■ **Work instruction**
Look below for the line that contains "9: (147, 57)", then copy it and each following line exactly, through and including the line that contains "25: (327, 65)".

■ **Dataset**

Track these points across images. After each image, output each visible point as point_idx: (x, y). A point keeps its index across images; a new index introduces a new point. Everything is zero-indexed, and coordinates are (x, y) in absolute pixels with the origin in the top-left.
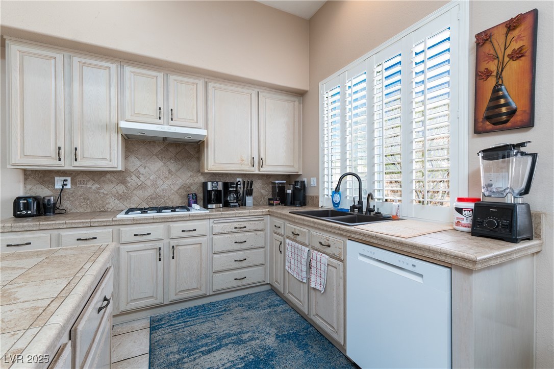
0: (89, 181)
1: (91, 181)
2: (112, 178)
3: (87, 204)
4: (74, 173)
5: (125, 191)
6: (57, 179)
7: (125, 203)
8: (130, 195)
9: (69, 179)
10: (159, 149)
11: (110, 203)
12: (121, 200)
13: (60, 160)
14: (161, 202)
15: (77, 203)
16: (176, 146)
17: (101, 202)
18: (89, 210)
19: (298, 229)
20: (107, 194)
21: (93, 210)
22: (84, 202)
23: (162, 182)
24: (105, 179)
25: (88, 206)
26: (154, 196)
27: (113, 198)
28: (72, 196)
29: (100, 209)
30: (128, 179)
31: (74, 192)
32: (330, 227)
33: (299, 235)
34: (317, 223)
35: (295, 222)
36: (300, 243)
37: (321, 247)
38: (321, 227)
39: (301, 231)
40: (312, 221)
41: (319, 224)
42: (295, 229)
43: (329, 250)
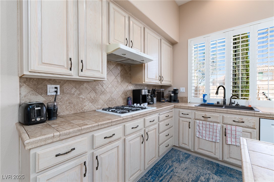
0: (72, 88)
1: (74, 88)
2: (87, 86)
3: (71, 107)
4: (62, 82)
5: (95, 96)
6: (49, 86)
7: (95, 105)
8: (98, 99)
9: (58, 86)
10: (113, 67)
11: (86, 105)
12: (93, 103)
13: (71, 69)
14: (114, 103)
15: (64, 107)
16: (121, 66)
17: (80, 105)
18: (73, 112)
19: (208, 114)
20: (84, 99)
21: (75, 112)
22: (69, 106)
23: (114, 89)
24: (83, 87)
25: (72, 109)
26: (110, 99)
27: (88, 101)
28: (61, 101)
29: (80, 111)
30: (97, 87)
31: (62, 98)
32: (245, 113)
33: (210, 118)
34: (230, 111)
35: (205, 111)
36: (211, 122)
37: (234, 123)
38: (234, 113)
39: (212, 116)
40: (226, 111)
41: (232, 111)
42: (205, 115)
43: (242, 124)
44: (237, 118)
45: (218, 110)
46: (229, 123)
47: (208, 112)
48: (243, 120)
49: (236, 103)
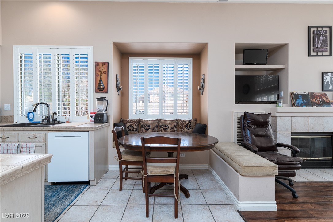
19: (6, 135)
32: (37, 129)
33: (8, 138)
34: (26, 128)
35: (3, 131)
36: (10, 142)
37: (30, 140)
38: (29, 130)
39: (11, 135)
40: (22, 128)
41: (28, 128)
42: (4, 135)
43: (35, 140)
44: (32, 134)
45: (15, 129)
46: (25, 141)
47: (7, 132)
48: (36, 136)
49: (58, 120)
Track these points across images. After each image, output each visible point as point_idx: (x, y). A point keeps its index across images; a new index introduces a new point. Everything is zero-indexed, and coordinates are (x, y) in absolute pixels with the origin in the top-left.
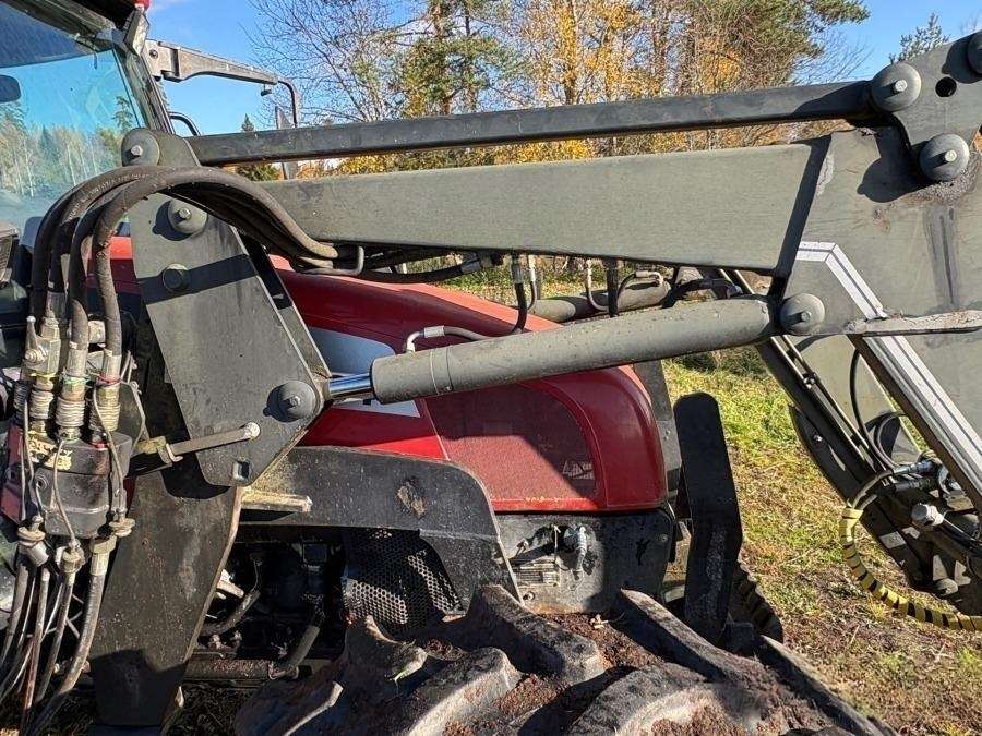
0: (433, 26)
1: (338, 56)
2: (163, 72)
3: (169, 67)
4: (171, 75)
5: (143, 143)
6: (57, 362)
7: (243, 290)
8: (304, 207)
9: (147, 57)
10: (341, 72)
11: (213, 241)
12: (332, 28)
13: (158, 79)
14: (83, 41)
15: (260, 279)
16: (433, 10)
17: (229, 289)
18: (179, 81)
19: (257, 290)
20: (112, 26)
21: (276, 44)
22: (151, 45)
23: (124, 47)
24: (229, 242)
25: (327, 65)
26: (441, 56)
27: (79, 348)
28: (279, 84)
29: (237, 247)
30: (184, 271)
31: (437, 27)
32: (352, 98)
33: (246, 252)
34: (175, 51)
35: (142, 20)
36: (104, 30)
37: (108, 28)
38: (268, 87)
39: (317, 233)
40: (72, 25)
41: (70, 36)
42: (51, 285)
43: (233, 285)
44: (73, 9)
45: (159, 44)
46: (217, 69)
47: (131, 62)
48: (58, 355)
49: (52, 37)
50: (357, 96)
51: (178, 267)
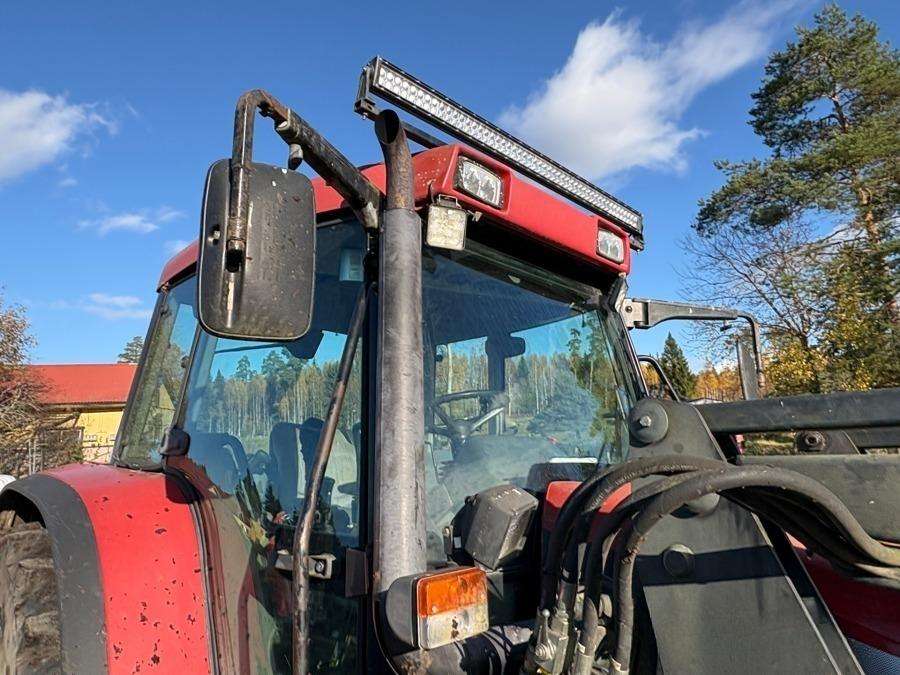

■ **Exercise result**
9: (147, 57)
10: (341, 72)
11: (213, 241)
12: (332, 28)
13: (158, 79)
14: (83, 41)
15: (260, 279)
16: (433, 10)
17: (229, 289)
18: (179, 81)
19: (257, 290)
20: (112, 26)
21: (276, 44)
22: (151, 45)
23: (124, 47)
24: (229, 242)
25: (327, 65)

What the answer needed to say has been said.